The S-1 simply sounds live like no other desktop speakers I've owned...
With all due respect, Bob, Earl Geddes claims to have applied the term wave guide to loudspeaker applications in the early '90s. Prior to that it was a term used in microwave transmission and reception.
Yeah, I designed the passive part (the speaker proper) part of the S-1. NuForce designed the active Waveguide Compensation filter into the Icon though. It made more sense to put the filtering there than build a passive filter into every enclosure.
directed at WmR:I was not, in my post, referring to Genelec as the outfit that first used the term, but that actually had speakers in production with what they called a waveguide - and this was 1985, not 1993.Remaining slightly OT for a moment, the "waveguide" employed by SP Tech is far from shallow and raises the question of the definition of waveguide, vs. what is commonly called a horn.
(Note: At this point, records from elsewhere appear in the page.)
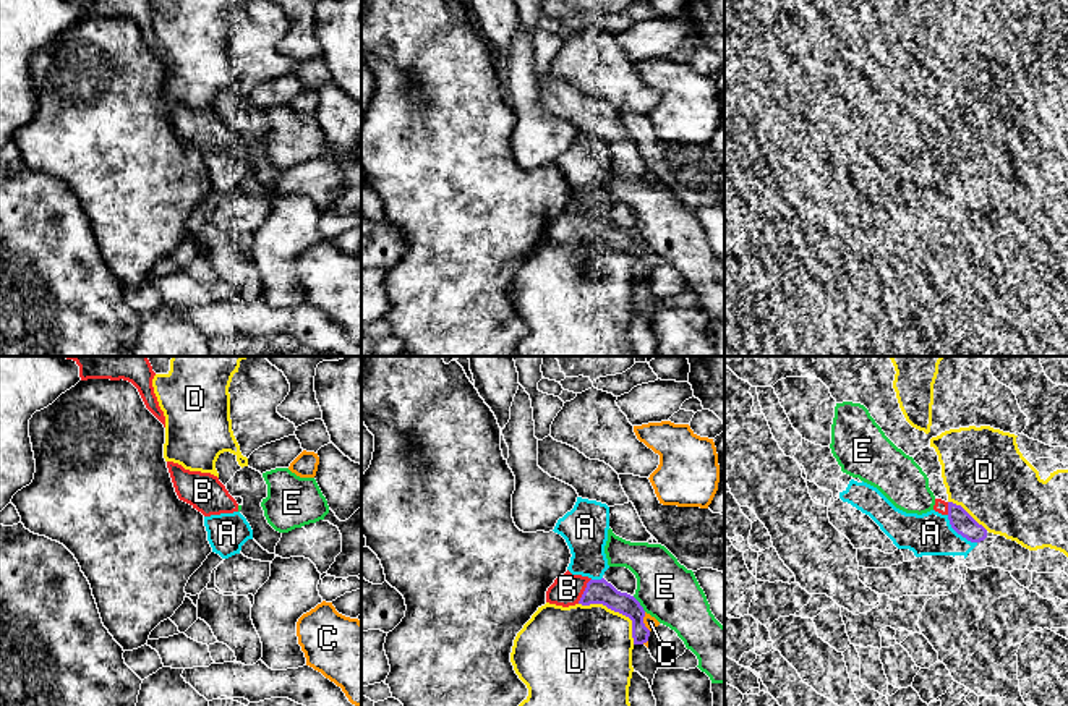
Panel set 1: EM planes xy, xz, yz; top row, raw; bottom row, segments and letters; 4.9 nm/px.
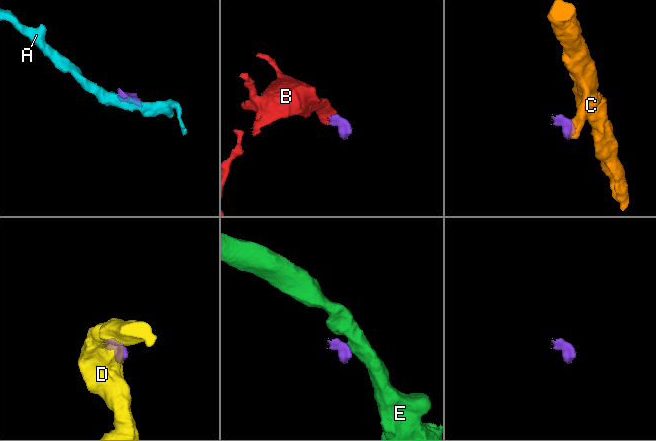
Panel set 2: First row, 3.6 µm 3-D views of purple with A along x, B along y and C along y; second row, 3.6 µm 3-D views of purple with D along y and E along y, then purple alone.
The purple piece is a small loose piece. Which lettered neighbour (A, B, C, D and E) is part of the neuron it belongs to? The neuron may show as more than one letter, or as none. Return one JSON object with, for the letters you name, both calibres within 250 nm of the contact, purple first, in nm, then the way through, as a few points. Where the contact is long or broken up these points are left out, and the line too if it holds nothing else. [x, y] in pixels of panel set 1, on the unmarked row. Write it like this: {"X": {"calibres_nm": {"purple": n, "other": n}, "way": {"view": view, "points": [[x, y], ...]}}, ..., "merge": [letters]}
{"B": {"calibres_nm": {"purple": 130, "other": 150}}, "merge": ["B"]}

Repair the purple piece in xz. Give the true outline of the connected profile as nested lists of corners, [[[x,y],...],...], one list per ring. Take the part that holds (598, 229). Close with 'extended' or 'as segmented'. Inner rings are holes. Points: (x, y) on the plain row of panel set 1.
[[[567,207],[548,225],[546,240],[562,245],[575,241],[603,241],[608,246],[629,254],[632,257],[634,275],[632,304],[648,317],[651,325],[658,300],[651,295],[648,285],[645,283],[650,267],[643,261],[645,248],[634,233],[617,228],[604,215],[592,217],[588,214],[572,212]]] | extended

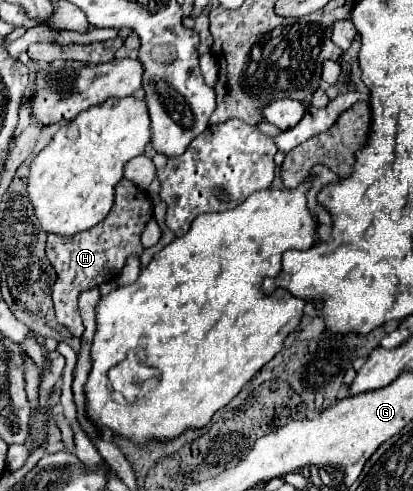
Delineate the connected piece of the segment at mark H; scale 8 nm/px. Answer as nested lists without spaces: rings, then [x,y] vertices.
[[[123,180],[123,184],[117,186],[115,204],[111,212],[95,228],[89,228],[87,232],[79,232],[79,236],[49,234],[47,258],[57,272],[57,280],[53,284],[55,314],[57,314],[57,322],[63,324],[73,336],[83,334],[83,322],[77,308],[79,294],[85,292],[87,288],[97,288],[103,282],[111,282],[105,278],[117,276],[123,270],[129,256],[133,254],[139,256],[143,252],[139,236],[151,218],[153,218],[151,198],[143,190],[139,190],[131,180]]]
I'm not aware of a definitive distinction between the two.It seems recently to have been well established that a horn does not intrinsically have an unpleasant sound characteristic, so for all I know this could be a great sounding horn.For the record, a BBC recording engineer I met - who would have been old enough to associate with engineers who worked with Alan Blumlein - called him "Blum' lin" with a short "u" and "i".
The term "waveguide" goes back to the late 30's and early 40's with radar.